Fungi, Slime Molds, and Rusts
Fungi is mainly classified based on their reproductive structure. There are 7 Phyla currently proposed.
Fungi is responsible for most of the decomposition of fallen trees and dead limbs. The real impetus of fungi is not the fruiting body but rather the mycelium that is deep within the wood, litter, or ground.
Some general questions to note in your field guide that are helpful to making an accurate ID are:
- On what strata did you find it? (certain type of tree, decaying wood, dirt, manure,etc)
- What type of odor does it have? Many mushrooms have a distinct aroma and this can be key to making an ID.
- Does it have gills, pores, or ridges?
- What color are the gills? This is easily told by making a spore print. Cut the stalk off and put the cap on a piece of transparent or wax paper with a cup over it so it remains moist. Leave it overnight and you’ll have the print in the morning. By using the wax paper, you can put different colors underneath it to see if the spores are light colored or dark colored.
Fungi found at Driftless Prairies….so far:
Calvatis gigantea -Giant Puffball
Conocybe tenera group – Brown Dunce Cap
Coprinopsis lagopus -Inky caps
Cyathus striatus – Dung-loving Bird’s Nest Fungus
Morchella esculenta – Yellow Morel
Morganella pyriformis – Pear-shaped Puffball
Stereum complicatum – Crowded Parchment
Trametes versicolor – Turkey-tail
Slime molds have 2 life phases that have been described as “animal-like, creeping” and “fungus-like, fruiting” states. Doesn’t knowing just that one description intrigue you about these?? Some of their fascination is because they “possess characteristics of both animal and fungi.” They look like fungi but can move like animals!

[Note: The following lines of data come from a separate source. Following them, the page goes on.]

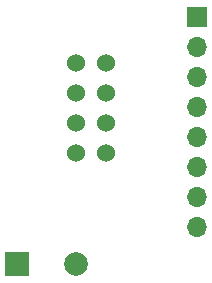
<source format=gbl>
G04 #@! TF.GenerationSoftware,KiCad,Pcbnew,(5.0.1-3-g963ef8bb5)*
G04 #@! TF.CreationDate,2018-11-22T11:30:25+08:00*
G04 #@! TF.ProjectId,nRF24-breakout,6E524632342D627265616B6F75742E6B,1.0*
G04 #@! TF.SameCoordinates,Original*
G04 #@! TF.FileFunction,Copper,L2,Bot,Signal*
G04 #@! TF.FilePolarity,Positive*
%FSLAX46Y46*%
G04 Gerber Fmt 4.6, Leading zero omitted, Abs format (unit mm)*
G04 Created by KiCad (PCBNEW (5.0.1-3-g963ef8bb5)) date 2018 November 22, Thursday 11:30:25*
%MOMM*%
%LPD*%
G01*
G04 APERTURE LIST*
G04 #@! TA.AperFunction,ComponentPad*
%ADD10R,1.700000X1.700000*%
G04 #@! TD*
G04 #@! TA.AperFunction,ComponentPad*
%ADD11O,1.700000X1.700000*%
G04 #@! TD*
G04 #@! TA.AperFunction,ComponentPad*
%ADD12C,1.524000*%
G04 #@! TD*
G04 #@! TA.AperFunction,ComponentPad*
%ADD13R,2.000000X2.000000*%
G04 #@! TD*
G04 #@! TA.AperFunction,ComponentPad*
%ADD14C,2.000000*%
G04 #@! TD*
G04 APERTURE END LIST*
D10*
G04 #@! TO.P,J1,1*
G04 #@! TO.N,Net-(C1-Pad2)*
X170180000Y-88900000D03*
D11*
G04 #@! TO.P,J1,2*
G04 #@! TO.N,Net-(J1-Pad2)*
X170180000Y-91440000D03*
G04 #@! TO.P,J1,3*
G04 #@! TO.N,Net-(J1-Pad3)*
X170180000Y-93980000D03*
G04 #@! TO.P,J1,4*
G04 #@! TO.N,Net-(J1-Pad4)*
X170180000Y-96520000D03*
G04 #@! TO.P,J1,5*
G04 #@! TO.N,Net-(J1-Pad5)*
X170180000Y-99060000D03*
G04 #@! TO.P,J1,6*
G04 #@! TO.N,Net-(J1-Pad6)*
X170180000Y-101600000D03*
G04 #@! TO.P,J1,7*
G04 #@! TO.N,Net-(J1-Pad7)*
X170180000Y-104140000D03*
G04 #@! TO.P,J1,8*
G04 #@! TO.N,Net-(C1-Pad1)*
X170180000Y-106680000D03*
G04 #@! TD*
D12*
G04 #@! TO.P,U1,1*
G04 #@! TO.N,Net-(J1-Pad2)*
X162475001Y-97865001D03*
G04 #@! TO.P,U1,2*
G04 #@! TO.N,Net-(J1-Pad3)*
X162475001Y-95325001D03*
G04 #@! TO.P,U1,3*
G04 #@! TO.N,Net-(J1-Pad4)*
X162475001Y-92785001D03*
G04 #@! TO.P,U1,4*
G04 #@! TO.N,Net-(J1-Pad5)*
X159935001Y-92785001D03*
G04 #@! TO.P,U1,5*
G04 #@! TO.N,Net-(J1-Pad6)*
X159935001Y-95325001D03*
G04 #@! TO.P,U1,6*
G04 #@! TO.N,Net-(J1-Pad7)*
X159935001Y-97865001D03*
G04 #@! TO.P,U1,7*
G04 #@! TO.N,Net-(C1-Pad1)*
X159935001Y-100405001D03*
G04 #@! TO.P,U1,0*
G04 #@! TO.N,Net-(C1-Pad2)*
X162475001Y-100405001D03*
G04 #@! TD*
D13*
G04 #@! TO.P,C1,1*
G04 #@! TO.N,Net-(C1-Pad1)*
X154940000Y-109855000D03*
D14*
G04 #@! TO.P,C1,2*
G04 #@! TO.N,Net-(C1-Pad2)*
X159940000Y-109855000D03*
G04 #@! TD*
M02*

</source>
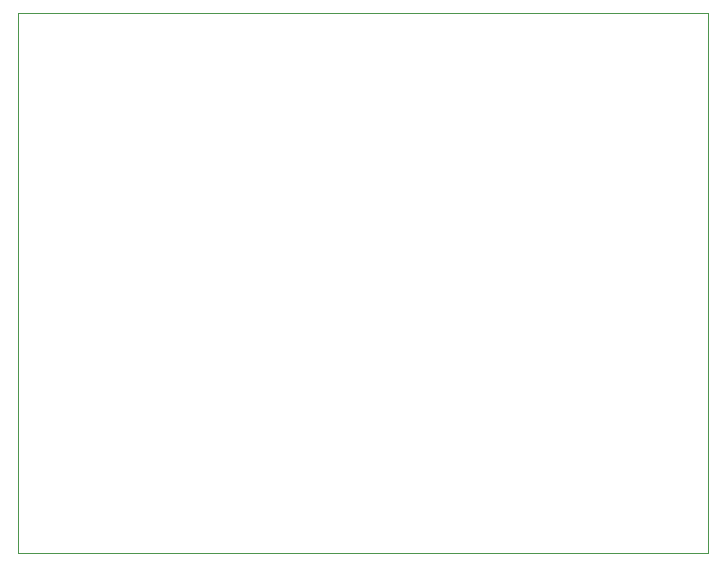
<source format=gbr>
G04 #@! TF.GenerationSoftware,KiCad,Pcbnew,(5.1.4)-1*
G04 #@! TF.CreationDate,2019-12-04T08:55:51-06:00*
G04 #@! TF.ProjectId,motor_control,6d6f746f-725f-4636-9f6e-74726f6c2e6b,rev?*
G04 #@! TF.SameCoordinates,Original*
G04 #@! TF.FileFunction,Profile,NP*
%FSLAX46Y46*%
G04 Gerber Fmt 4.6, Leading zero omitted, Abs format (unit mm)*
G04 Created by KiCad (PCBNEW (5.1.4)-1) date 2019-12-04 08:55:51*
%MOMM*%
%LPD*%
G04 APERTURE LIST*
%ADD10C,0.050000*%
G04 APERTURE END LIST*
D10*
X124460000Y-119380000D02*
X124460000Y-73660000D01*
X182880000Y-119380000D02*
X124460000Y-119380000D01*
X182880000Y-73660000D02*
X182880000Y-119380000D01*
X124460000Y-73660000D02*
X182880000Y-73660000D01*
M02*

</source>
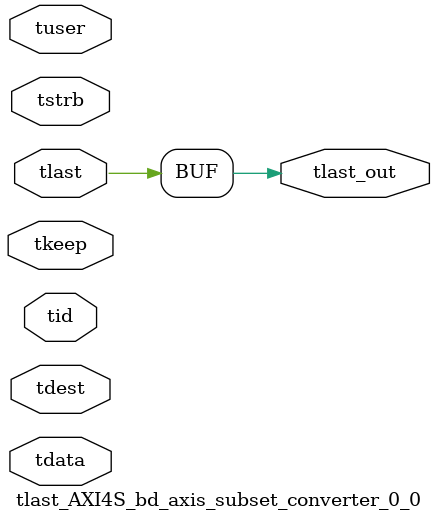
<source format=v>


`timescale 1ps/1ps

module tlast_AXI4S_bd_axis_subset_converter_0_0 #
(
parameter C_S_AXIS_TID_WIDTH   = 1,
parameter C_S_AXIS_TUSER_WIDTH = 0,
parameter C_S_AXIS_TDATA_WIDTH = 0,
parameter C_S_AXIS_TDEST_WIDTH = 0
)
(
input  [(C_S_AXIS_TID_WIDTH   == 0 ? 1 : C_S_AXIS_TID_WIDTH)-1:0       ] tid,
input  [(C_S_AXIS_TDATA_WIDTH == 0 ? 1 : C_S_AXIS_TDATA_WIDTH)-1:0     ] tdata,
input  [(C_S_AXIS_TUSER_WIDTH == 0 ? 1 : C_S_AXIS_TUSER_WIDTH)-1:0     ] tuser,
input  [(C_S_AXIS_TDEST_WIDTH == 0 ? 1 : C_S_AXIS_TDEST_WIDTH)-1:0     ] tdest,
input  [(C_S_AXIS_TDATA_WIDTH/8)-1:0 ] tkeep,
input  [(C_S_AXIS_TDATA_WIDTH/8)-1:0 ] tstrb,
input  [0:0]                                                             tlast,
output                                                                   tlast_out
);

assign tlast_out = {tlast};

endmodule


</source>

Another intriguing aspect to these slime molds is that they have varied forms and colors and are incredibly beautiful. Many painters and photographers have made them their favorite subjects. If they are gorgeous with the naked eye, they are even more so under a microscope! Most slime molds are very small, under 1 or 2 millimenters.

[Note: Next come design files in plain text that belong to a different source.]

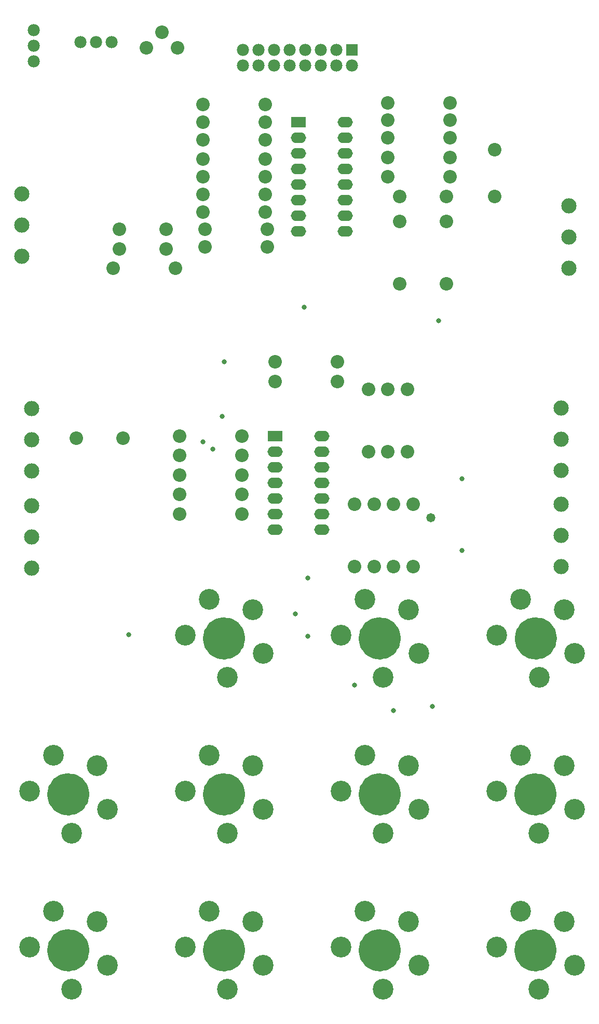
<source format=gts>
G04*
G04 #@! TF.GenerationSoftware,Altium Limited,Altium Designer,20.0.2 (26)*
G04*
G04 Layer_Color=8388736*
%FSLAX43Y43*%
%MOMM*%
G71*
G01*
G75*
%ADD16C,3.429*%
%ADD17C,2.489*%
%ADD18C,6.553*%
%ADD19C,3.378*%
%ADD20O,2.489X1.727*%
%ADD21R,2.489X1.727*%
%ADD22C,2.203*%
%ADD23C,1.981*%
%ADD24R,1.981X1.981*%
%ADD25C,0.803*%
%ADD26C,1.473*%
D16*
X37852Y61284D02*
G03*
X37852Y61284I-1714J0D01*
G01*
X88710D02*
G03*
X88710Y61284I-1714J0D01*
G01*
X63252Y10484D02*
G03*
X63252Y10484I-1714J0D01*
G01*
X63252Y61284D02*
G03*
X63252Y61284I-1714J0D01*
G01*
X63252Y35884D02*
G03*
X63252Y35884I-1714J0D01*
G01*
X88652Y10484D02*
G03*
X88652Y10484I-1714J0D01*
G01*
X88652Y35884D02*
G03*
X88652Y35884I-1714J0D01*
G01*
X12452Y10484D02*
G03*
X12452Y10484I-1714J0D01*
G01*
X37852D02*
G03*
X37852Y10484I-1714J0D01*
G01*
X37852Y35884D02*
G03*
X37852Y35884I-1714J0D01*
G01*
X12452D02*
G03*
X12452Y35884I-1714J0D01*
G01*
D17*
X3175Y123508D02*
D03*
Y128588D02*
D03*
Y133668D02*
D03*
X92393Y131762D02*
D03*
Y126683D02*
D03*
Y121603D02*
D03*
X91123Y72973D02*
D03*
Y78053D02*
D03*
Y83133D02*
D03*
Y88671D02*
D03*
Y93751D02*
D03*
Y98831D02*
D03*
X4762Y98743D02*
D03*
Y93662D02*
D03*
Y88582D02*
D03*
Y82867D02*
D03*
Y77787D02*
D03*
Y72707D02*
D03*
D18*
X36138Y61284D02*
D03*
X86995D02*
D03*
X61538Y10484D02*
D03*
Y61284D02*
D03*
Y35884D02*
D03*
X86938Y10484D02*
D03*
Y35884D02*
D03*
X10738Y10484D02*
D03*
X36138D02*
D03*
Y35884D02*
D03*
X10738D02*
D03*
D19*
X36697Y54934D02*
D03*
X29788Y61843D02*
D03*
X33699Y67634D02*
D03*
X40806Y65952D02*
D03*
X42488Y58845D02*
D03*
X87554Y54934D02*
D03*
X80645Y61843D02*
D03*
X84557Y67634D02*
D03*
X91664Y65952D02*
D03*
X93345Y58845D02*
D03*
X62097Y4134D02*
D03*
X55188Y11043D02*
D03*
X59099Y16834D02*
D03*
X66206Y15152D02*
D03*
X67888Y8045D02*
D03*
X62097Y54934D02*
D03*
X55188Y61843D02*
D03*
X59099Y67634D02*
D03*
X66206Y65952D02*
D03*
X67888Y58845D02*
D03*
X62097Y29534D02*
D03*
X55188Y36443D02*
D03*
X59099Y42234D02*
D03*
X66206Y40552D02*
D03*
X67888Y33445D02*
D03*
X87497Y4134D02*
D03*
X80588Y11043D02*
D03*
X84499Y16834D02*
D03*
X91606Y15152D02*
D03*
X93288Y8045D02*
D03*
X87497Y29534D02*
D03*
X80588Y36443D02*
D03*
X84499Y42234D02*
D03*
X91606Y40552D02*
D03*
X93288Y33445D02*
D03*
X11297Y4134D02*
D03*
X4388Y11043D02*
D03*
X8299Y16834D02*
D03*
X15406Y15152D02*
D03*
X17088Y8045D02*
D03*
X36697Y4134D02*
D03*
X29788Y11043D02*
D03*
X33699Y16834D02*
D03*
X40806Y15152D02*
D03*
X42488Y8045D02*
D03*
X36697Y29534D02*
D03*
X29788Y36443D02*
D03*
X33699Y42234D02*
D03*
X40806Y40552D02*
D03*
X42488Y33445D02*
D03*
X11297Y29534D02*
D03*
X4388Y36443D02*
D03*
X8299Y42234D02*
D03*
X15406Y40552D02*
D03*
X17088Y33445D02*
D03*
D20*
X52070Y79005D02*
D03*
Y81545D02*
D03*
Y94245D02*
D03*
Y91705D02*
D03*
Y89165D02*
D03*
Y86625D02*
D03*
Y84085D02*
D03*
X44450Y91705D02*
D03*
Y89165D02*
D03*
Y86625D02*
D03*
Y84085D02*
D03*
Y81545D02*
D03*
Y79005D02*
D03*
X55880Y145363D02*
D03*
Y142823D02*
D03*
Y140283D02*
D03*
Y137743D02*
D03*
Y135203D02*
D03*
Y132663D02*
D03*
Y130123D02*
D03*
Y127583D02*
D03*
X48260D02*
D03*
Y130123D02*
D03*
Y132663D02*
D03*
Y135203D02*
D03*
Y137743D02*
D03*
Y140283D02*
D03*
Y142823D02*
D03*
D21*
X44450Y94245D02*
D03*
X48260Y145363D02*
D03*
D22*
X33020Y127900D02*
D03*
X43180D02*
D03*
X44450Y103135D02*
D03*
X54610D02*
D03*
X80327Y133297D02*
D03*
Y140917D02*
D03*
X28575Y157480D02*
D03*
X26035Y160020D02*
D03*
X23495Y157480D02*
D03*
X28257Y121550D02*
D03*
X18097D02*
D03*
X19685Y93928D02*
D03*
X12065D02*
D03*
X32702Y145363D02*
D03*
X42862D02*
D03*
X32702Y142505D02*
D03*
X42862D02*
D03*
X32702Y148220D02*
D03*
X42862D02*
D03*
X32702Y133615D02*
D03*
X42862D02*
D03*
X32702Y139330D02*
D03*
X42862D02*
D03*
X32702Y136473D02*
D03*
X42862D02*
D03*
X62865Y142823D02*
D03*
X73025D02*
D03*
X62865Y139648D02*
D03*
X73025D02*
D03*
X64770Y119063D02*
D03*
X72390D02*
D03*
X62865Y136473D02*
D03*
X73025D02*
D03*
X64770Y133298D02*
D03*
X72390D02*
D03*
X60642Y83133D02*
D03*
Y72973D02*
D03*
X63817Y83133D02*
D03*
Y72973D02*
D03*
X57467Y83132D02*
D03*
Y72972D02*
D03*
X28892Y84720D02*
D03*
X39052D02*
D03*
X28892Y81545D02*
D03*
X39052D02*
D03*
X62865Y91705D02*
D03*
Y101865D02*
D03*
X59690D02*
D03*
Y91705D02*
D03*
X66992Y83133D02*
D03*
Y72973D02*
D03*
X39052Y87895D02*
D03*
X28892D02*
D03*
X33020Y125043D02*
D03*
X43180D02*
D03*
X26670Y124725D02*
D03*
X19050D02*
D03*
X39052Y91070D02*
D03*
X28892D02*
D03*
X39052Y94245D02*
D03*
X28892D02*
D03*
X66040Y101865D02*
D03*
Y91705D02*
D03*
X72390Y129223D02*
D03*
X64770D02*
D03*
X54610Y106310D02*
D03*
X44450D02*
D03*
X32702Y130758D02*
D03*
X42862D02*
D03*
X19050Y127900D02*
D03*
X26670D02*
D03*
X73025Y145680D02*
D03*
X62865D02*
D03*
Y148538D02*
D03*
X73025D02*
D03*
D23*
X39210Y154622D02*
D03*
Y157163D02*
D03*
X41750Y154622D02*
D03*
Y157163D02*
D03*
X44290Y154622D02*
D03*
Y157163D02*
D03*
X46830Y154622D02*
D03*
Y157163D02*
D03*
X49370Y154622D02*
D03*
Y157163D02*
D03*
X51910Y154622D02*
D03*
Y157163D02*
D03*
X54450Y154622D02*
D03*
Y157163D02*
D03*
X56990Y154622D02*
D03*
X5080Y155258D02*
D03*
Y157798D02*
D03*
Y160337D02*
D03*
X12700Y158432D02*
D03*
X15240D02*
D03*
X17780D02*
D03*
D24*
X56990Y157163D02*
D03*
D25*
X47777Y65298D02*
D03*
X36195Y106363D02*
D03*
X49847Y61595D02*
D03*
X70168Y50165D02*
D03*
X35877Y97420D02*
D03*
X34290Y92075D02*
D03*
X20638Y61912D02*
D03*
X63818Y49530D02*
D03*
X57467Y53658D02*
D03*
X74930Y75565D02*
D03*
Y87312D02*
D03*
X49847Y71120D02*
D03*
X71120Y113030D02*
D03*
X49213Y115253D02*
D03*
X32702Y93293D02*
D03*
D26*
X69850Y80910D02*
D03*
M02*

</source>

Slime molds identified at Driftless Prairies:
Rusts, named for their distinctive red-orange colored spores, are fungi that cause plant diseases and can be seen from spring through fall on infected plants. Keep an eye out for bright colored rust spores in May or June after a warm rain.
All rusts are obligate parasites, that is they require a living host to complete their life cycle.
Some rust fungi take advantage of insects to aid fertilization for sexual reproduction with a system similar to that of flowers. They produce brightly colored clustered cups (aecia) that even secrete a sweet fragrant nectar. Most rusts are host specific and identifications of them can be made based on which plant they infect.